From the Heart of One who was Mentored
We are so excited about nearing the grand opening of the Ranch. Not just because it's a dream come true, but also because we believe wholeheartedly in the power of mentoring.
I was recently able to attend the Orange Conference in Atlanta, and while there, I gained a lot of vital information about kids and teens and about partnering with families. One of my breakout sessions was on raising healthy teens and connecting with a disconnected generation. In that particular session, I learned that kids cannot become healthy, successful adults without social capitol - meaning, people who invest in a child's life without an agenda. The average child needs a minimum of 5 non-parental committed adults to care about them and to mentor them.
While that number might seem overwhelming to a parent, I can look back on my own life and see just how true that statistic is. I grew up in a stable home as a doctor's daughter. We went to church often, and I knew my parents loved me. In short, I didn't have a difficult or challenging home life the way some other kids did. However, I was a willful, stubborn child bent on doing things my own way and in my own time. My fiercely independent attitude got me in trouble on more than one occasion. My free spirit continued into my teenage years and brought along with it an arrogance - a know-it-all way of looking at everything. I was an ambitious over-achiever academically, which was a saving grace many times; but I was also a sarcastic smart-aleck too (often regretting the words I quickly spoke as they came out of my mouth). And, while my feisty streak sometimes lead to troubling situations, I can be grateful that my defiant attitude didn't take me down a path to drinking, drugs, or promiscuity. Because of solid friend choices, I really wasn't rebellious.
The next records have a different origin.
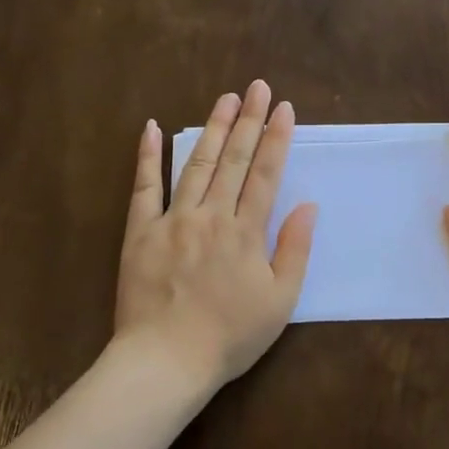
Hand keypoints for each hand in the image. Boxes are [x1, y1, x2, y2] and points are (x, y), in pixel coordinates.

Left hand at [115, 80, 317, 396]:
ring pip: (196, 165)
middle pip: (234, 160)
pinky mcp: (140, 232)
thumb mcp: (279, 301)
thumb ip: (294, 249)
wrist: (166, 361)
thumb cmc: (230, 336)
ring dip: (212, 129)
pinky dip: (148, 156)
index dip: (276, 139)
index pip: (265, 174)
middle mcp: (210, 216)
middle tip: (257, 87)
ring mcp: (172, 220)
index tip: (283, 108)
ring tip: (225, 98)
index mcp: (245, 232)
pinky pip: (144, 188)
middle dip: (249, 120)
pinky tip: (153, 128)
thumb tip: (308, 205)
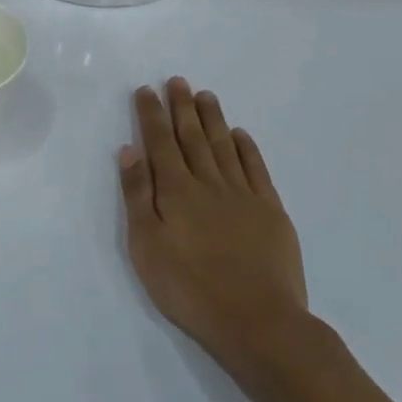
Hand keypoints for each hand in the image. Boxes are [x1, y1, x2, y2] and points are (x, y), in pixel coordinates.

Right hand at [119, 79, 310, 392]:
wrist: (258, 321)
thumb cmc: (189, 287)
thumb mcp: (146, 245)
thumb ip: (138, 195)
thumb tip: (130, 150)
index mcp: (175, 191)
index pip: (160, 142)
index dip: (151, 115)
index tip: (145, 91)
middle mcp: (209, 183)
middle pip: (192, 137)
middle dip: (181, 107)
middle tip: (177, 81)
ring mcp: (243, 196)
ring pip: (224, 147)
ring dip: (212, 119)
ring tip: (204, 95)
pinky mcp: (271, 212)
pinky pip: (256, 169)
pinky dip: (246, 148)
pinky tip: (239, 135)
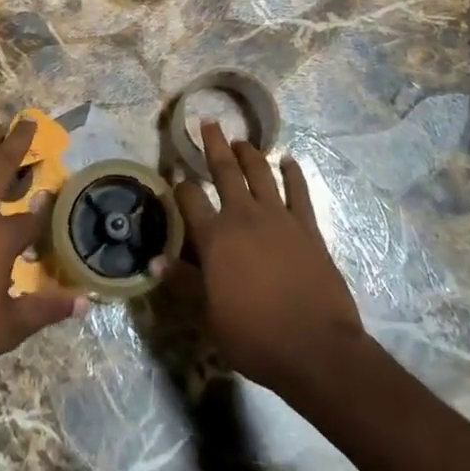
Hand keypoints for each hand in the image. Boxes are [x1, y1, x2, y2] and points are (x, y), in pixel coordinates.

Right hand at [173, 122, 365, 395]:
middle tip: (208, 123)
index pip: (189, 199)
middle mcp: (243, 216)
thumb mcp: (209, 315)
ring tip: (242, 141)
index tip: (174, 176)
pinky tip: (289, 161)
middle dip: (214, 145)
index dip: (179, 185)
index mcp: (214, 237)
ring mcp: (278, 218)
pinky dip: (293, 174)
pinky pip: (298, 191)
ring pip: (261, 173)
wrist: (315, 348)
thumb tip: (154, 261)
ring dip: (250, 153)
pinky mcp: (307, 227)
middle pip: (225, 171)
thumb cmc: (254, 336)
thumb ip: (184, 282)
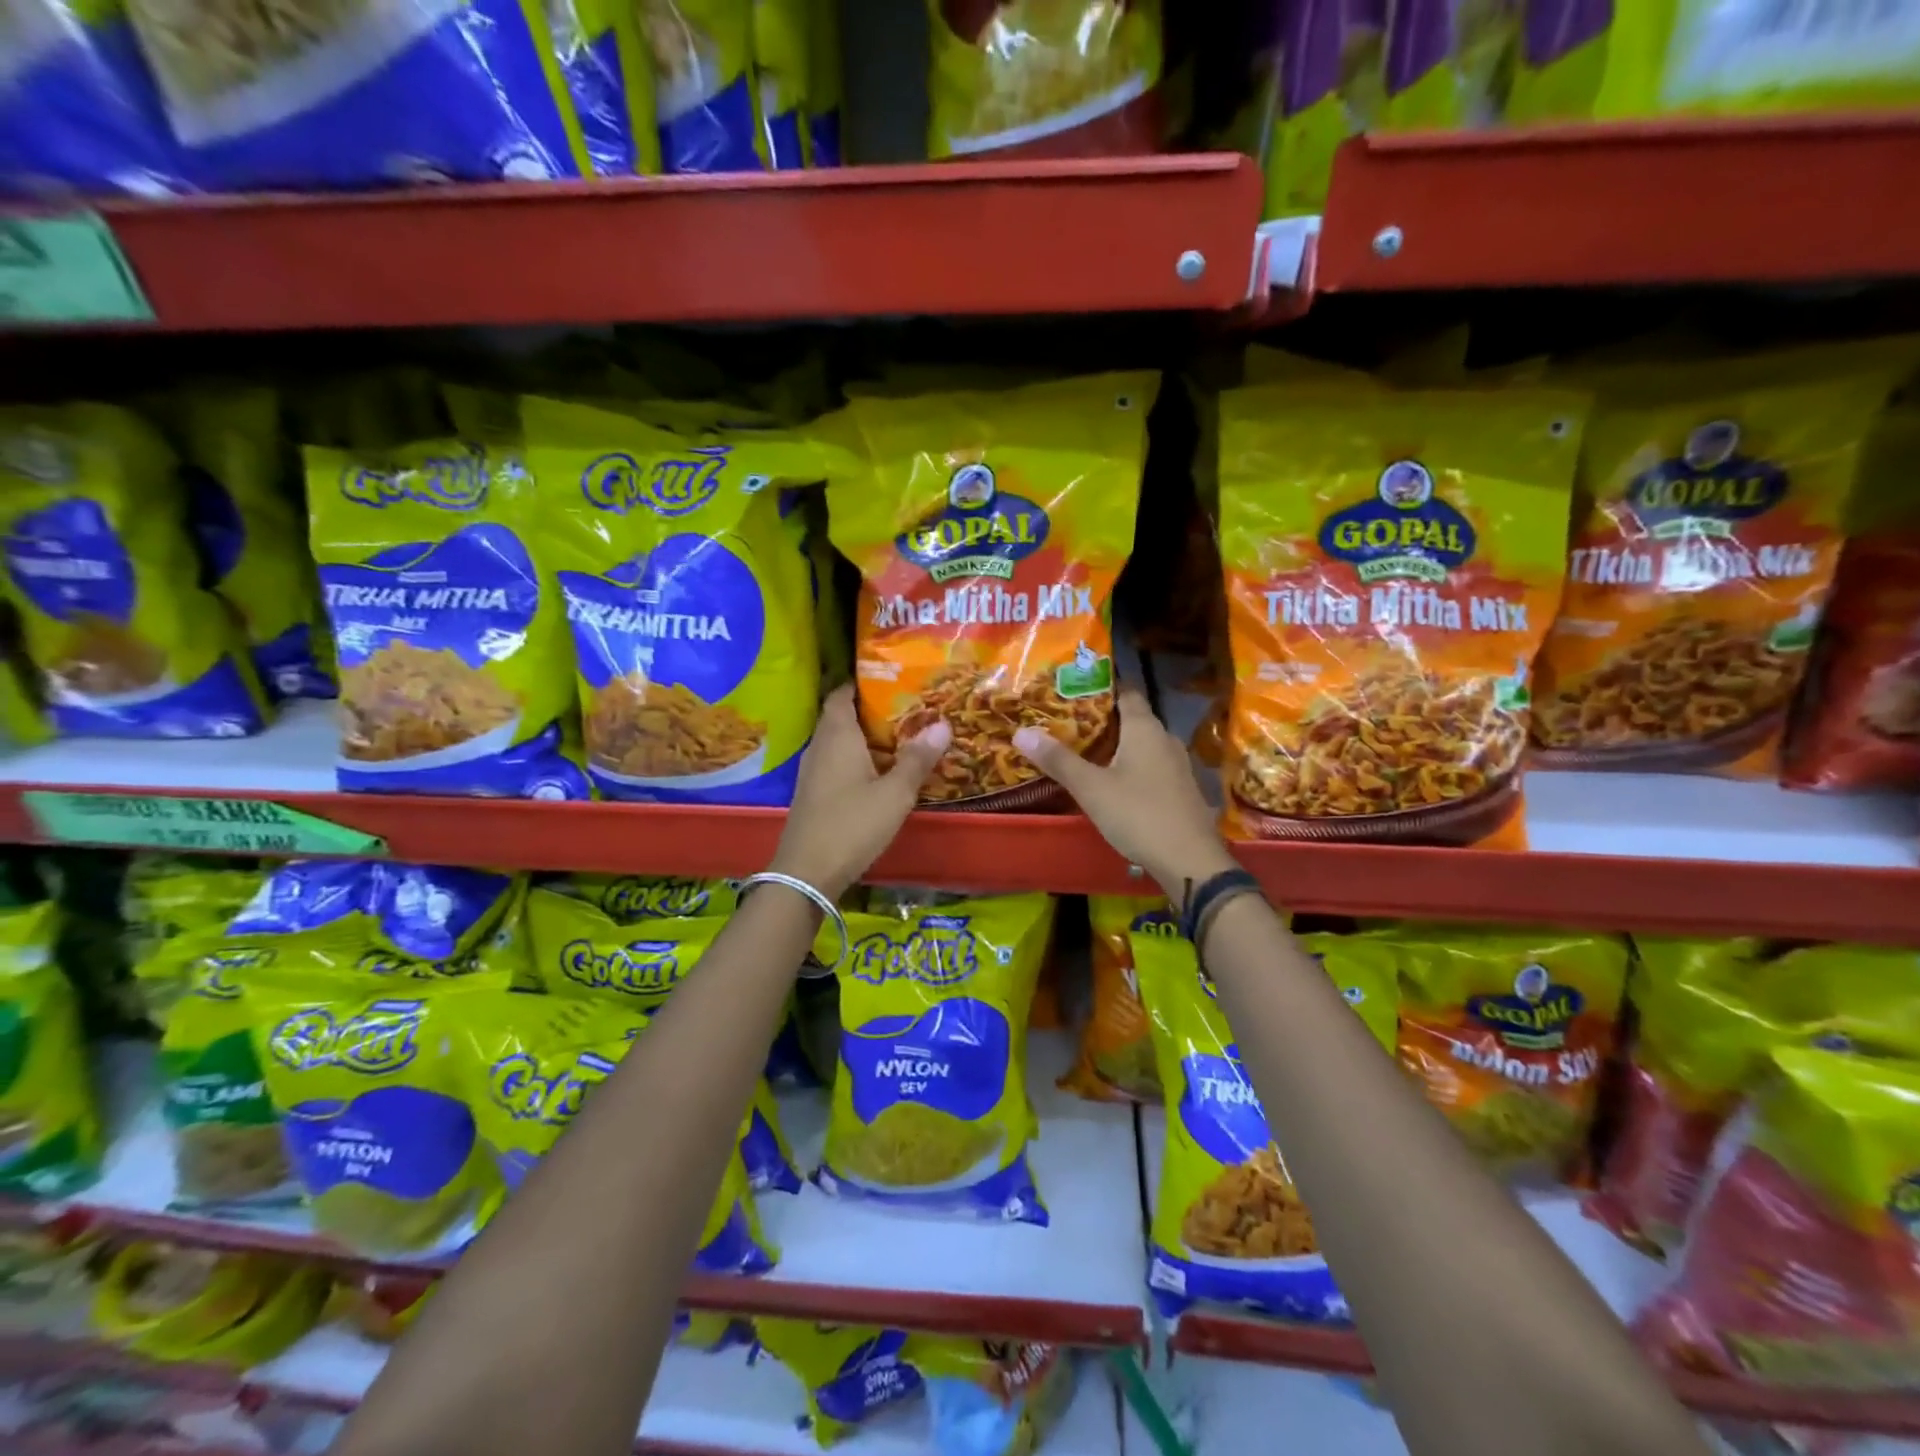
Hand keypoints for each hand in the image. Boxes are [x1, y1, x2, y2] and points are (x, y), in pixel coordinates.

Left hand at [770, 685, 950, 899]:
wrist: (807, 873)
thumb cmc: (852, 824)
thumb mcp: (895, 793)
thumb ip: (918, 759)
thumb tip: (944, 724)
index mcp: (837, 736)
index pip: (842, 694)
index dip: (862, 682)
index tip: (890, 677)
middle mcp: (820, 747)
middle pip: (842, 717)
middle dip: (870, 709)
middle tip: (907, 706)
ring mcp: (813, 772)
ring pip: (839, 742)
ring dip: (865, 737)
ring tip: (900, 736)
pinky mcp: (814, 794)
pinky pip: (837, 763)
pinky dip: (857, 759)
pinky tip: (880, 771)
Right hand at [1013, 688, 1235, 902]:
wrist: (1190, 861)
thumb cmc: (1138, 814)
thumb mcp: (1091, 788)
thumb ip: (1058, 760)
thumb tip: (1021, 731)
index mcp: (1145, 728)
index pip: (1126, 691)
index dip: (1103, 685)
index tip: (1075, 686)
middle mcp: (1165, 739)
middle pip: (1133, 718)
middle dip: (1103, 717)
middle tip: (1068, 720)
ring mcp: (1177, 765)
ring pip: (1142, 744)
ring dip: (1117, 744)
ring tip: (1084, 749)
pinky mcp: (1180, 790)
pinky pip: (1151, 766)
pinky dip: (1130, 765)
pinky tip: (1112, 780)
However, I was determined to live my life as I saw fit. Willful, stubborn pride - that's exactly what it was. A heart not yet soft to God's leading and guiding even though I claimed to follow Him.
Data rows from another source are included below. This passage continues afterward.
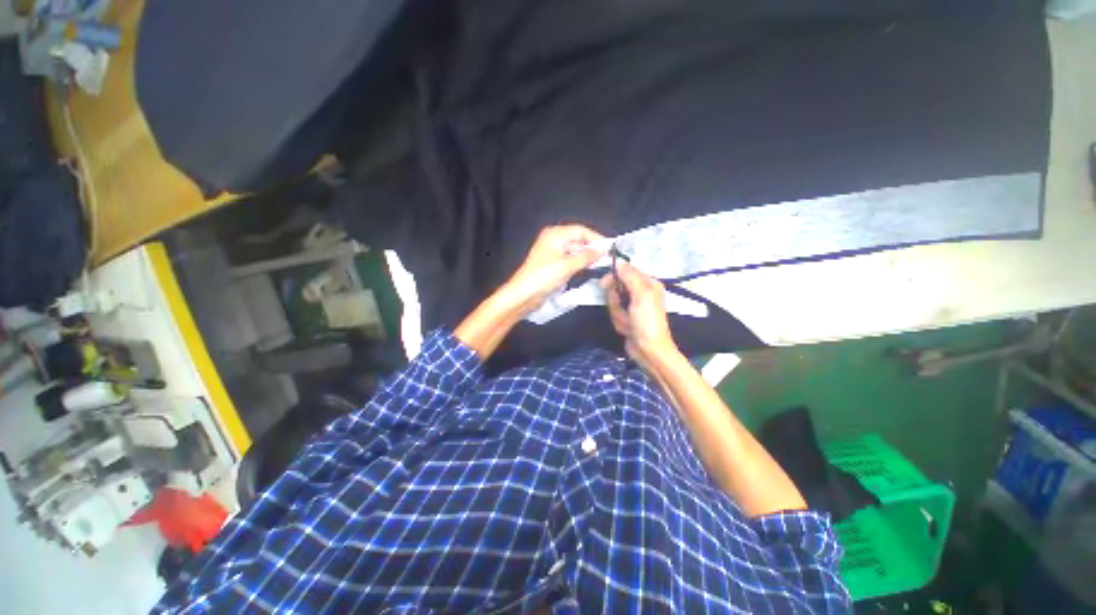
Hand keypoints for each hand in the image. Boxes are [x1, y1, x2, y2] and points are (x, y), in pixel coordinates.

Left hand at [503, 225, 606, 313]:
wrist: (523, 295)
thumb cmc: (544, 276)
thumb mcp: (567, 266)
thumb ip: (587, 256)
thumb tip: (604, 249)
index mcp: (555, 234)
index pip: (580, 230)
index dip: (596, 238)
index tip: (610, 247)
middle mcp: (554, 239)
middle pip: (578, 239)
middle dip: (592, 248)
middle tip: (608, 258)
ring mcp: (552, 252)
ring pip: (574, 250)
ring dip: (586, 256)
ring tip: (601, 264)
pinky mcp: (552, 264)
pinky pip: (569, 259)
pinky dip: (579, 263)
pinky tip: (588, 268)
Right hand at [602, 262, 679, 369]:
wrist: (649, 350)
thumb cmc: (647, 321)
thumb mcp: (640, 295)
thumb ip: (629, 276)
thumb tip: (618, 261)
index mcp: (648, 283)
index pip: (625, 270)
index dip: (613, 277)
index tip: (604, 284)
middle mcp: (641, 291)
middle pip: (616, 286)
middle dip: (615, 300)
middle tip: (621, 309)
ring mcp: (633, 305)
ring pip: (613, 300)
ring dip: (617, 312)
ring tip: (626, 322)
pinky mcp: (627, 317)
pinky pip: (615, 312)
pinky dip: (618, 320)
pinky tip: (626, 328)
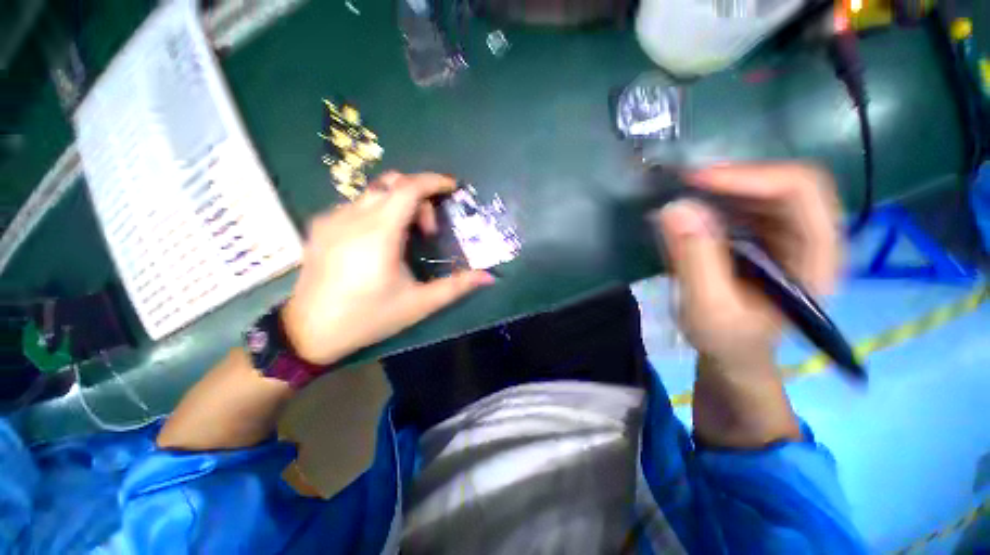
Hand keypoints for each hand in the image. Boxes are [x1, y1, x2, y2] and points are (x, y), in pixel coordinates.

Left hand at [281, 172, 493, 364]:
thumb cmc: (369, 317)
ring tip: (404, 238)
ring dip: (398, 205)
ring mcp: (332, 219)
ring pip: (373, 192)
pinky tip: (377, 241)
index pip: (408, 188)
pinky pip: (356, 205)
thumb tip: (488, 277)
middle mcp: (353, 218)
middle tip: (428, 231)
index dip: (433, 181)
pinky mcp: (320, 226)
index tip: (451, 187)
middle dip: (419, 197)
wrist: (309, 332)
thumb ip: (456, 286)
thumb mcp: (419, 304)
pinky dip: (377, 211)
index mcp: (378, 234)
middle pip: (393, 184)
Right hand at [652, 163, 842, 371]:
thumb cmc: (727, 339)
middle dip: (735, 178)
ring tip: (683, 193)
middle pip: (787, 183)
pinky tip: (691, 209)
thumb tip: (675, 209)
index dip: (751, 177)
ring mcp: (788, 235)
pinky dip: (716, 198)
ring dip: (724, 186)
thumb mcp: (706, 307)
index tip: (696, 181)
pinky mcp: (764, 236)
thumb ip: (695, 260)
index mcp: (817, 258)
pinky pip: (746, 203)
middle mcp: (811, 237)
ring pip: (765, 188)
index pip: (802, 192)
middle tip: (685, 182)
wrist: (733, 352)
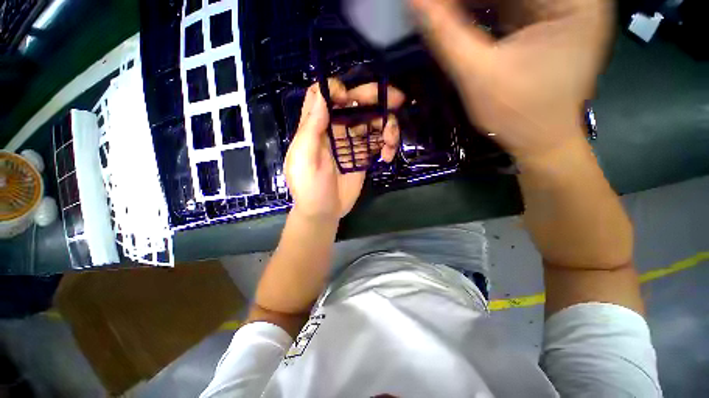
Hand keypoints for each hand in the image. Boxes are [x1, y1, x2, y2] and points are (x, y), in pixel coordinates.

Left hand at [284, 80, 404, 220]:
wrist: (324, 212)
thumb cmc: (310, 188)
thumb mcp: (304, 158)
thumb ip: (311, 128)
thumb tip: (323, 94)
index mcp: (316, 127)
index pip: (323, 95)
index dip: (337, 89)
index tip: (349, 98)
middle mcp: (335, 130)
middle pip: (354, 104)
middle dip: (375, 99)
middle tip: (398, 99)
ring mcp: (351, 143)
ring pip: (372, 122)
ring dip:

If it weren't for my pastor, my youth pastor's wife, my teachers, my coach, my youth leaders, my friends' parents, and the countless hours they invested in me, I have no doubt I would be on a completely different path. From these amazing adults, I saw what it meant to live passionately for Jesus and to love and serve others steadfastly. They lovingly lead me to see aspects of leadership in my life and gave me avenues to serve, lead, learn and grow. They gave me room to make mistakes and a safe place to start over again when I failed. They saw potential in me that I had no capability of noticing on my own. It is because of their constant and consistent prayers, presence, examples, and empowerment that I let go of my selfish pride and determination to do things my own way. I turned to God and asked Him to lead me and guide me and help me bring glory to Him.
I treasure each adult that was part of my journey and who faithfully mentored me. Apparently, I needed way more than the recommended 5, and that's okay. I am extremely grateful.
For those of you who give week-in and week-out to the kids and teenagers in your life, don't give up. Keep stretching, sharing, and giving. To those of you who think the "5 caring adults" statistic may not be needed for your child who is raised in a steady home, let me kindly remind you of my background and yet how much I still needed other adults to lead by example and speak truth in my life. To those who think mentoring is a pretty great idea, Bright Side offers opportunities for adults to give and children to receive and then give back.
And, the stubborn, willful child we mentioned earlier? God now uses her determination to unswervingly pursue the vision set before her.